Libertismo, ou existência e exercício de livre-arbítrio, não constitui uma corrente autónoma mas sim uma propriedade comum a duas correntes: o determinismo biofísico com livre arbítrio, vulgo determinismo moderado( exemplo: delibero tomar sumo de laranja diariamente porque sei do efeito sempre benéfico  -determinismo- deste alimento sobre o organismo humano); o indeterminismo biofísico com livre arbítrio, vulgo indeterminismo moderado (exemplo: delibero, racionalmente, não tomar a vacina porque sei que esta produz, frequentemente, trombos nas veias, avc ´s, não gera sempre o mesmo efeito -indeterminismo - no corpo humano).

 

O RELATIVISMO ESTÁ IMPEDIDO DE CRITICAR OS COSTUMES E VALORES DE OUTRAS SOCIEDADES?

 

Sobre o relativismo, doutrina que o manual define incompletamente, ao ocultar que há relativismo, isto é, variação de valores de grupo a grupo social no seio de uma mesma sociedade (exemplo: os adeptos do crescimento industrial, os ecologistas anti indústrias, os anti homossexuais e os homossexuais e trangéneros, etc.), lemos:

«Há quem pense que é preciso ser relativista para promover a tolerância e combater a discriminação de pessoas que têm costumes diferentes dos nossos. Mas a ideia de que as pessoas de culturas diferentes da nossa não devem ser discriminadas é um juízo moral. Ora, quem é relativista e vive numa sociedade que defende a intolerância e a discriminação das mulheres, dos negros e dos judeus está obrigado a concordar que nada há de moralmente errado nessas práticas - porque são essas, precisamente, as práticas da sua sociedade. Por isso, essa pessoa não tem como combater a intolerância e a discriminação.»

 

(Aires Almeida, Desidério Murcho «O Espanto, 10º ano de Filosofia»,  Didáctica editora, Pág. 155).

 

Interpretar relativismo como igualitarismo de valores e cepticismo é um erro destes autores. Hegel e a igreja católica romana pós concílio Vaticano II (1962-1965) eram ou são relativistas em matéria de religião: ambos defendiam que a verdade religiosa é a soma de todas as religiões particulares mas entre estas o cristianismo - luterano, na visão de Hegel; católico, na visão de Roma - possuía maior grau de verdade do que qualquer outra, seguido do judaísmo, do islamismo, etc. 

 

UM JUÍZO RELATIVO NÃO É VERDADEIRO NEM FALSO?  QUANDO UM JUÍZO É RELATIVO NENHUMA SOCIEDADE/CULTURA ESTÁ ENGANADA?

 

No caderno de atividades do professor, lêem-se, entre muitos outros,  os seguintes erros conceptuais:

«1)a) Um juízo é relativo quando não é verdadeiro em falso.

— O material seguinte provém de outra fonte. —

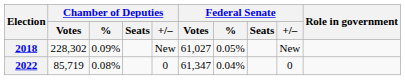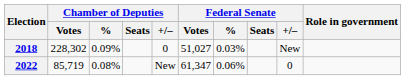2018 | Chamber of Deputies / +/–: New -> 0
2018 | Federal Senate / Votes: 61,027 -> 51,027
2018 | Federal Senate / %: 0.05% -> 0.03%
2022 | Chamber of Deputies / +/–: 0 -> New
2022 | Federal Senate / %: 0.04% -> 0.06%
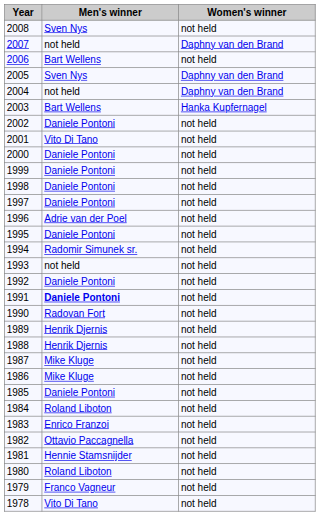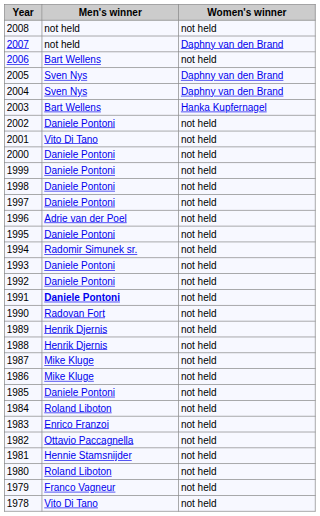2008 | Men's winner: Sven Nys -> not held
2004 | Men's winner: not held -> Sven Nys
1993 | Men's winner: not held -> Daniele Pontoni
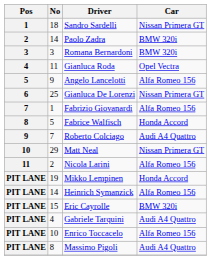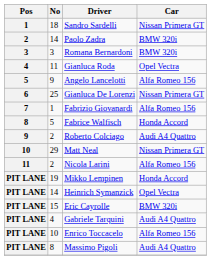Roberto Colciago | No: 7 -> 2
Heinrich Symanzick | Car: Alfa Romeo 156 -> Opel Vectra
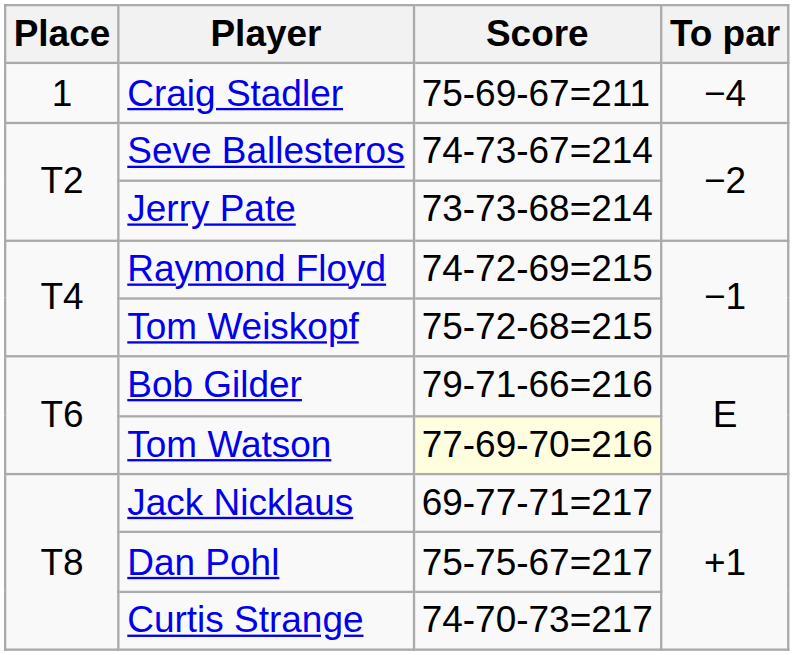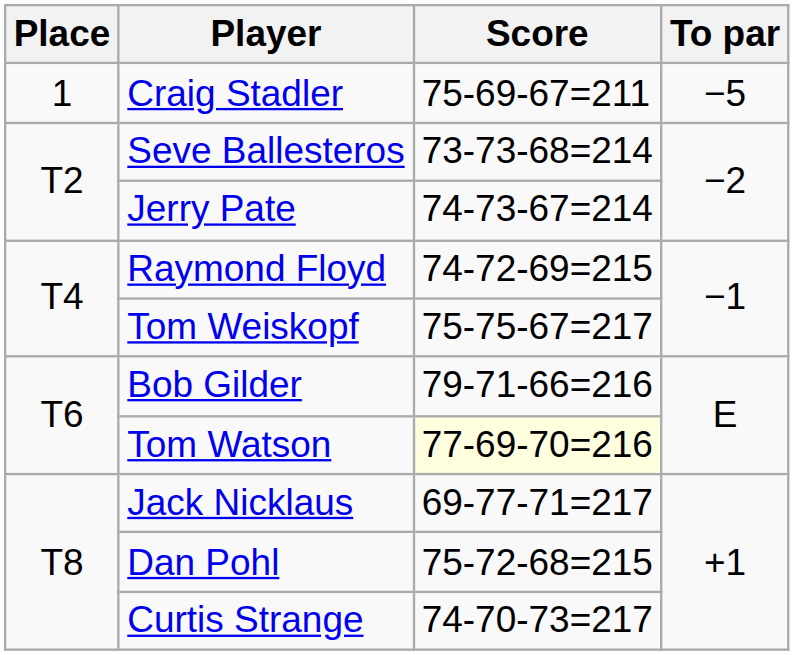Craig Stadler | To par: −4 -> −5
Seve Ballesteros | Score: 74-73-67=214 -> 73-73-68=214
Jerry Pate | Score: 73-73-68=214 -> 74-73-67=214
Tom Weiskopf | Score: 75-72-68=215 -> 75-75-67=217
Dan Pohl | Score: 75-75-67=217 -> 75-72-68=215
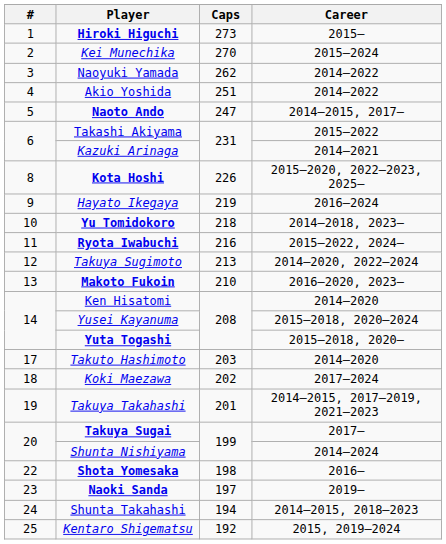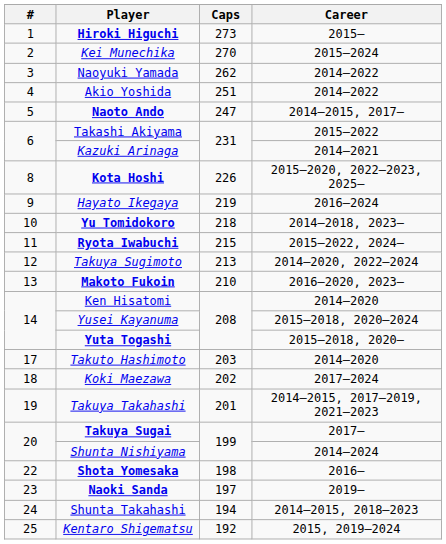Ryota Iwabuchi | Caps: 216 -> 215
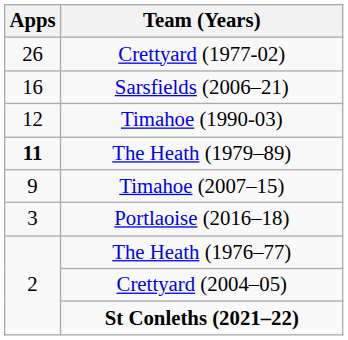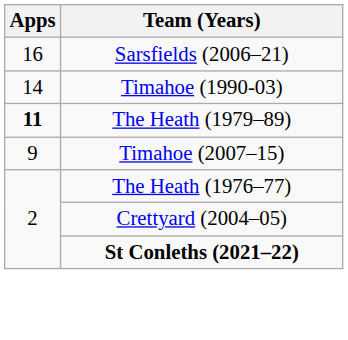- row: 26 | Crettyard (1977-02)
Timahoe (1990-03) | Apps: 12 -> 14
- row: 3 | Portlaoise (2016–18)
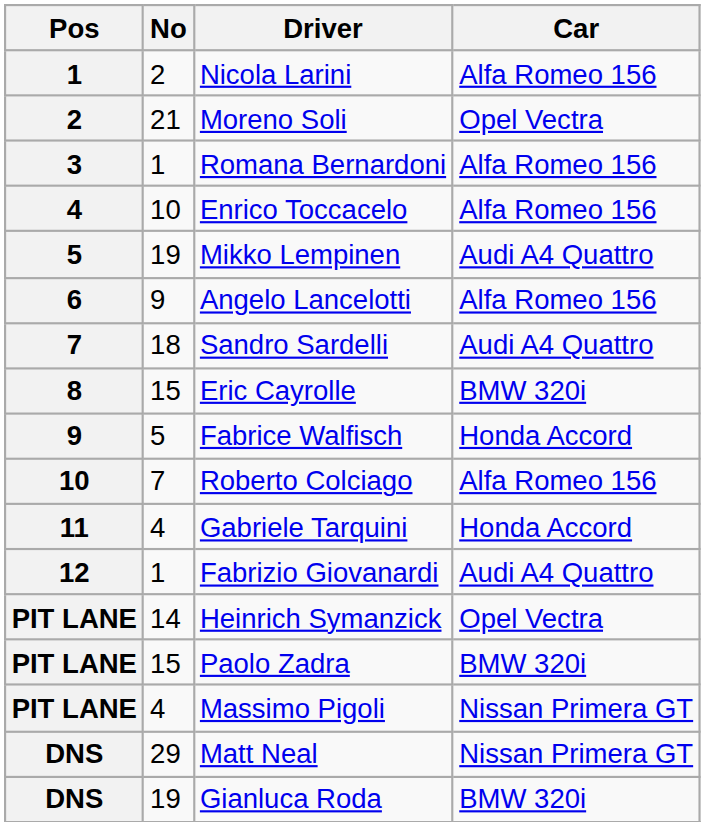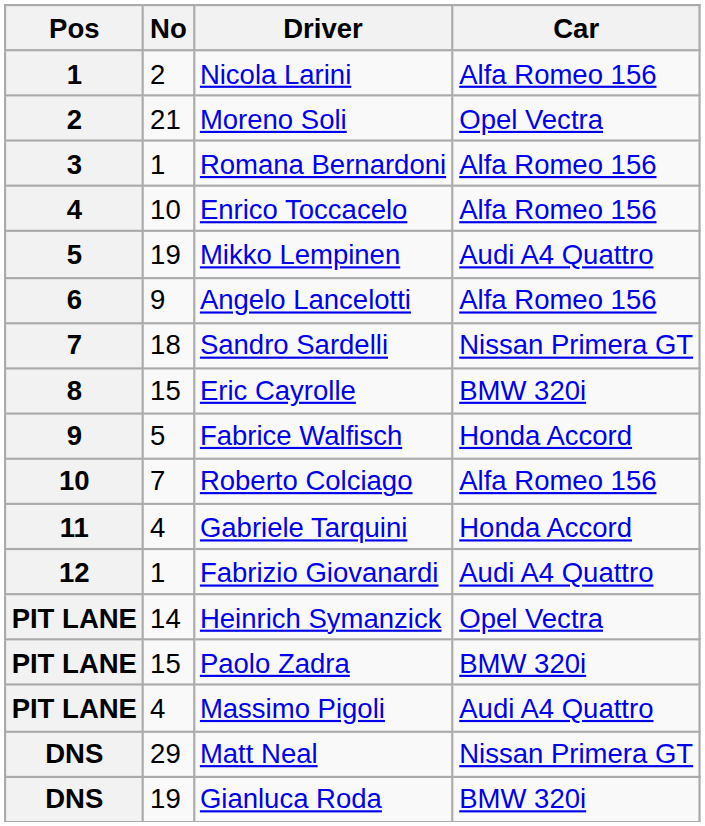Sandro Sardelli | Car: Audi A4 Quattro -> Nissan Primera GT
Massimo Pigoli | Car: Nissan Primera GT -> Audi A4 Quattro
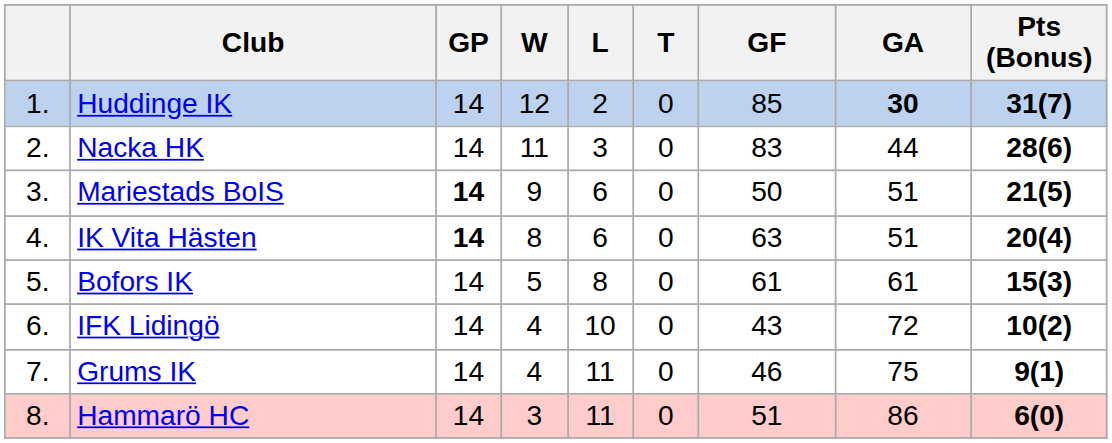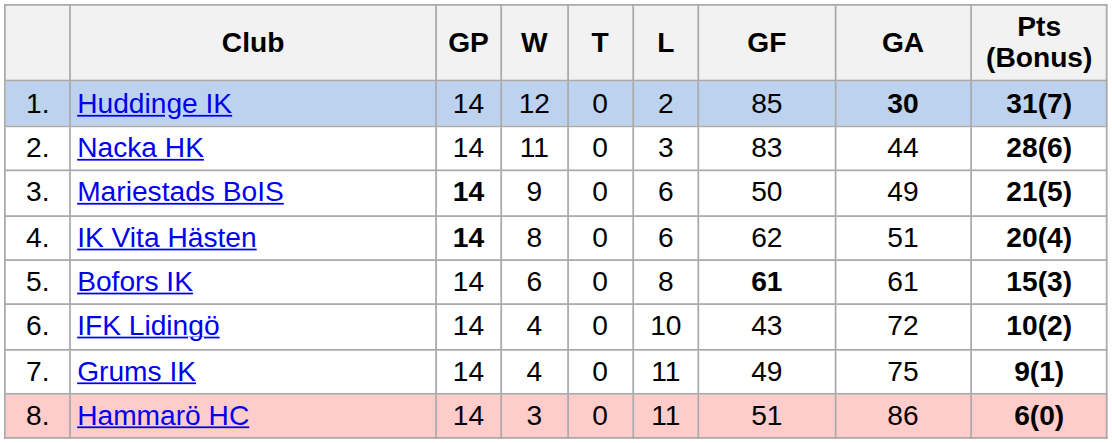columns swapped: T <-> L
Mariestads BoIS | GA: 51 -> 49
IK Vita Hästen | GF: 63 -> 62
Bofors IK | W: 5 -> 6
Bofors IK | GF: normal -> bold
Grums IK | GF: 46 -> 49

1) b) Quando um juízo é relativo, nenhuma sociedade/cultura está enganada.»

(Aires Almeida, Desidério Murcho «O Espanto, 10º ano de Filosofia»,  Caderno de Atividades, professor» Didáctica editora, Pág. 102)

 

Refutemos o ponto 1)a): eis um exemplo de um juízo relativo verdadeiro: «Na Europa, vigoram democracias liberais, com liberdade de imprensa, de comportamento sexual e de vestuário feminino ousado, na Arábia Saudita e no Irão não».  Não há juízos que sejam ao mesmo tempo nem verdadeiros nem falsos, como sustentou o positivismo lógico do Círculo de Viena: ou são verdadeiros ou falsos. Exemplo de outro juízo relativo verdadeiro: «A gravidade terrestre é relativa à distância de um objecto no ar em relação à superfície terrestre, essa força gravitacional cessa acima dos 500 quilómetros de altitude, no caso das naves espaciais, verifica-se esta cessação em órbitas terrestres circulares situadas a uma altitude de 500 km, em que este estado não gravitacional é permanente.»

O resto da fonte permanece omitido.